» **GIVEN DATA**

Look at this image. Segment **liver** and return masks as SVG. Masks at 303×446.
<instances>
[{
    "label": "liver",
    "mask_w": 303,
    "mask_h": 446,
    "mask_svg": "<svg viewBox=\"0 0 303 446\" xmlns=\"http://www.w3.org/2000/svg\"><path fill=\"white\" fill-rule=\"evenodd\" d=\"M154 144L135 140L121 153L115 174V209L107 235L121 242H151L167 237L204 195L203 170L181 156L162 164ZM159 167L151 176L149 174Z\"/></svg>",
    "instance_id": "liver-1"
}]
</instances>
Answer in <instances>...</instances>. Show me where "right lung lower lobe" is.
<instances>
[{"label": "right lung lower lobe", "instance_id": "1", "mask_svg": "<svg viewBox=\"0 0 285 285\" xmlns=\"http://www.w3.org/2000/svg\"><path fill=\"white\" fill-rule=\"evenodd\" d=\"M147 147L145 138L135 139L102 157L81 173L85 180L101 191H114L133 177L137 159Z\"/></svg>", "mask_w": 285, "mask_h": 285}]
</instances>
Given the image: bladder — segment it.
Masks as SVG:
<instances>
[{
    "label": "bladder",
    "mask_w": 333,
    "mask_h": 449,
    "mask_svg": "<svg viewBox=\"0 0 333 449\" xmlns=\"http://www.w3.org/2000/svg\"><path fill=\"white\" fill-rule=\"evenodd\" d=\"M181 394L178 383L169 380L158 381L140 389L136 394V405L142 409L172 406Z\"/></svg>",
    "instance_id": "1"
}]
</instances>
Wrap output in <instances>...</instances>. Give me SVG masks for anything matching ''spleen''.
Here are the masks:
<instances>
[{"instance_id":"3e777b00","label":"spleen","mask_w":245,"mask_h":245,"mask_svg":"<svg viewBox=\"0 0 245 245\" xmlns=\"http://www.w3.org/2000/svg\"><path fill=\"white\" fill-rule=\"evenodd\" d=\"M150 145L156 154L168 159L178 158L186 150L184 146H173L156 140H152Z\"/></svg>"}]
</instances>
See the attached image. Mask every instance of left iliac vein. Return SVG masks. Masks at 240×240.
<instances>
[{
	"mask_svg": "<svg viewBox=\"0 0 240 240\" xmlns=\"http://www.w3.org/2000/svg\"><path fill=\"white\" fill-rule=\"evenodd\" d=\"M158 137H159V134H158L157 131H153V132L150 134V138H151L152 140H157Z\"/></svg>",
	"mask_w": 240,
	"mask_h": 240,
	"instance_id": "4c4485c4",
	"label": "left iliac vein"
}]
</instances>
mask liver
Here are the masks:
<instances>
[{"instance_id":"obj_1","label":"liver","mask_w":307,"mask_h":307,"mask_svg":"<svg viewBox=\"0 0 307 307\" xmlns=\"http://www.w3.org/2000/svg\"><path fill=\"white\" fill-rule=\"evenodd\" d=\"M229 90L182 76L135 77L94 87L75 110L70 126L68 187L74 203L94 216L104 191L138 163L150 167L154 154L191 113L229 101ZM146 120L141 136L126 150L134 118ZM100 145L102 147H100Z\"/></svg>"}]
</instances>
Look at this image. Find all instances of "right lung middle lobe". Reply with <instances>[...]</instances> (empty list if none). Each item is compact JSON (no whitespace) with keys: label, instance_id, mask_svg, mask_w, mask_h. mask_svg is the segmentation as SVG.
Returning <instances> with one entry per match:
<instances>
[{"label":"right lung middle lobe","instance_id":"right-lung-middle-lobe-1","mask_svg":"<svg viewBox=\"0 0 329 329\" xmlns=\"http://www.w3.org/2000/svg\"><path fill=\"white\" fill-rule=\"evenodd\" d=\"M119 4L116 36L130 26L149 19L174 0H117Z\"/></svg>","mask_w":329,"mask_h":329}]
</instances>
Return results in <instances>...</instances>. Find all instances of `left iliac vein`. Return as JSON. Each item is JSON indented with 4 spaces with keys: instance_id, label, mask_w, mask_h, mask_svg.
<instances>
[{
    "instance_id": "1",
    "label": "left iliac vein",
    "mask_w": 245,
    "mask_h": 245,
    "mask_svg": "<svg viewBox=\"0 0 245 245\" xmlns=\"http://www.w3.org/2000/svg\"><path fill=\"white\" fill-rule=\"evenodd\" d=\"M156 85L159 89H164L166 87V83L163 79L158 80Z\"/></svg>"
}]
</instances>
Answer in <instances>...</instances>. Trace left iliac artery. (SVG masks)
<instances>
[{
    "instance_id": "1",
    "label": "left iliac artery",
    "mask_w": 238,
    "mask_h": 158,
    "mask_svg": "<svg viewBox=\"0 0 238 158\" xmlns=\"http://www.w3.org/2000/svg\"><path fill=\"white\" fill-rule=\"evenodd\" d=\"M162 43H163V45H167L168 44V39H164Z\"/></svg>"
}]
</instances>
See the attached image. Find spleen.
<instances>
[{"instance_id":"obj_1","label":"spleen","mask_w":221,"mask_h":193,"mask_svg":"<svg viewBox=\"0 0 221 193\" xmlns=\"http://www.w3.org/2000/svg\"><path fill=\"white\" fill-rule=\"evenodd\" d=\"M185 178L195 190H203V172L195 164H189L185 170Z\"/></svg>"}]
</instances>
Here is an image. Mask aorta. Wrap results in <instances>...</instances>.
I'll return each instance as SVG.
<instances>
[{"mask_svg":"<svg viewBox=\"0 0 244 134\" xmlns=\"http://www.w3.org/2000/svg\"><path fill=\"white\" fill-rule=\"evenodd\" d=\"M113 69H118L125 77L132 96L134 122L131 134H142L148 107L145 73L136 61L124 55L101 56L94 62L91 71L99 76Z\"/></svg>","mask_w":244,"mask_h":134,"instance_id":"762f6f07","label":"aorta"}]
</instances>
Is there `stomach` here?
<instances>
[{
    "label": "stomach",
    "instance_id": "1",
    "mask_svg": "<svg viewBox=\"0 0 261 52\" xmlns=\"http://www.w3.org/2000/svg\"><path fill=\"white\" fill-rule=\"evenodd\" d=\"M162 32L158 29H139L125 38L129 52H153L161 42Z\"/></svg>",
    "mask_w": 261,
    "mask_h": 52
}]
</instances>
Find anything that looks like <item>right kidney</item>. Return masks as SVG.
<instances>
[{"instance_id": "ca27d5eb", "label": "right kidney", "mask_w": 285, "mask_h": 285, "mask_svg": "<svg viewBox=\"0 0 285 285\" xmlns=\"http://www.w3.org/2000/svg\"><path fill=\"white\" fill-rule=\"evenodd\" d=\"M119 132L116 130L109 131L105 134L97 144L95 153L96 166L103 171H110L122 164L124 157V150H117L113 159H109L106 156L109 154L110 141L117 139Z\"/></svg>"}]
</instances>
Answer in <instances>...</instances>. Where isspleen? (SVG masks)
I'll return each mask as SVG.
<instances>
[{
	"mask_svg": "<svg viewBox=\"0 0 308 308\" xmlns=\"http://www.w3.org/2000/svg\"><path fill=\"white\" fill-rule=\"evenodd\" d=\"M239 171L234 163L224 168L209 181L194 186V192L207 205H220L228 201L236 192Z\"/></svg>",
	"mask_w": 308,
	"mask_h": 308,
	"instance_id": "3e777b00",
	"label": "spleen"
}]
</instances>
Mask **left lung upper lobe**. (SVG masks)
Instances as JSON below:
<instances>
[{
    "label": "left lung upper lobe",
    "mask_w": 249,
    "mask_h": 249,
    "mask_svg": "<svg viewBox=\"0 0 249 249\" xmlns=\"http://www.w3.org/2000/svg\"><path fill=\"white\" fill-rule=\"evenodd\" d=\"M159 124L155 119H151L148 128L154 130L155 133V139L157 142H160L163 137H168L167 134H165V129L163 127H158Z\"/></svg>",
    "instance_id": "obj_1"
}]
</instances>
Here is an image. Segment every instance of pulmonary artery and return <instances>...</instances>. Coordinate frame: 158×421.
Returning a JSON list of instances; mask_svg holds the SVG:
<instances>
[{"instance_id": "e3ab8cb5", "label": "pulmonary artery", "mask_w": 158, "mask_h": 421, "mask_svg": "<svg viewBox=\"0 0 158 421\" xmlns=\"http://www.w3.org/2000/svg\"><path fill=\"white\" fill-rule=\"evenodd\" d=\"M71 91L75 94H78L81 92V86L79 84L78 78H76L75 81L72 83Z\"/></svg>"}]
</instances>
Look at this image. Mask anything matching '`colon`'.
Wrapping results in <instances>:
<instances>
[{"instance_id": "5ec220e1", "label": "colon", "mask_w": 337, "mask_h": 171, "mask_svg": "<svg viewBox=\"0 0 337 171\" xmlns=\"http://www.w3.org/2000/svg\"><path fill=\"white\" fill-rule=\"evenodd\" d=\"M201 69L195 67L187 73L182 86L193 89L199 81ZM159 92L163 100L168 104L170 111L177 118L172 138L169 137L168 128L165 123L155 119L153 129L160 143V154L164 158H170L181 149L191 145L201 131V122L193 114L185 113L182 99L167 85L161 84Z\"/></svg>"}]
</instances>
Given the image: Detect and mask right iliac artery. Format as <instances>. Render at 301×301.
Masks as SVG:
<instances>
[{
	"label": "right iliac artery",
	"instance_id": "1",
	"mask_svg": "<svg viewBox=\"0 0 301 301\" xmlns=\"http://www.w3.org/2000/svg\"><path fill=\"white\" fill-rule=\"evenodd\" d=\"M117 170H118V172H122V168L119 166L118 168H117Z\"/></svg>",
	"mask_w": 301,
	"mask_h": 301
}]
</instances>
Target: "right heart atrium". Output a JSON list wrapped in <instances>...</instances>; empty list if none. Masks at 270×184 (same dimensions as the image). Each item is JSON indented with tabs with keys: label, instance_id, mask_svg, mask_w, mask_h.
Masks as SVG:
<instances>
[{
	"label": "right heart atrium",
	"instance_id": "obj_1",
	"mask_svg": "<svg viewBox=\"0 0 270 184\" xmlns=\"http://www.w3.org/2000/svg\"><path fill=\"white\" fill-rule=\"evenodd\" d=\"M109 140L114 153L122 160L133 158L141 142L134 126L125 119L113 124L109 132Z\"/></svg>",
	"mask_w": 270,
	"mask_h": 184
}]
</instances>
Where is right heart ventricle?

» **GOAL OF THE EXERCISE**
Can you set out the records as a numbered list, from the line containing "Look at this image. Mask" through the end of the records, leaving out any blank lines?

» **WRITTEN SOLUTION**
1. Look at this image. Mask anything matching '`colon`'.
2. Wrapping results in <instances>:
3. <instances>
4. [{"instance_id": "5ec220e1", "label": "colon", "mask_w": 337, "mask_h": 171, "mask_svg": "<svg viewBox=\"0 0 337 171\" xmlns=\"http://www.w3.org/2000/svg\"><path fill=\"white\" fill-rule=\"evenodd\" d=\"M201 69L195 67L187 73L182 86L193 89L199 81ZM159 92L163 100L168 104L170 111L177 118L172 138L169 137L168 128L165 123L155 119L153 129L160 143V154L164 158H170L181 149L191 145L201 131V122L193 114L185 113L182 99L167 85L161 84Z\"/></svg>"}]
5. </instances>
6. Given the image: Detect and mask right iliac artery. Format as <instances>. Render at 301×301.
7. Masks as SVG:
8. <instances>
9. [{
10. 	"label": "right iliac artery",
11. 	"instance_id": "1",
12. 	"mask_svg": "<svg viewBox=\"0 0 301 301\" xmlns=\"http://www.w3.org/2000/svg\"><path fill=\"white\" fill-rule=\"evenodd\" d=\"M117 170H118V172H122V168L119 166L118 168H117Z\"/></svg>",
13. 	"mask_w": 301,
14. 	"mask_h": 301
15. }]
16. </instances>
17. Target: "right heart atrium". Output a JSON list wrapped in <instances>...</instances>; empty list if none. Masks at 270×184 (same dimensions as the image). Each item is JSON indented with tabs with keys: label, instance_id, mask_svg, mask_w, mask_h.
18. Masks as SVG:
19. <instances>
20. [{
21. 	"label": "right heart atrium",
22. 	"instance_id": "obj_1",
23. 	"mask_svg": "<svg viewBox=\"0 0 270 184\" xmlns=\"http://www.w3.org/2000/svg\"><path fill=\"white\" fill-rule=\"evenodd\" d=\"M109 140L114 153L122 160L133 158L141 142L134 126L125 119L113 124L109 132Z\"/></svg>",
24. 	"mask_w": 270,
25. 	"mask_h": 184
26. }]
27. </instances>
28. Where is right heart ventricle?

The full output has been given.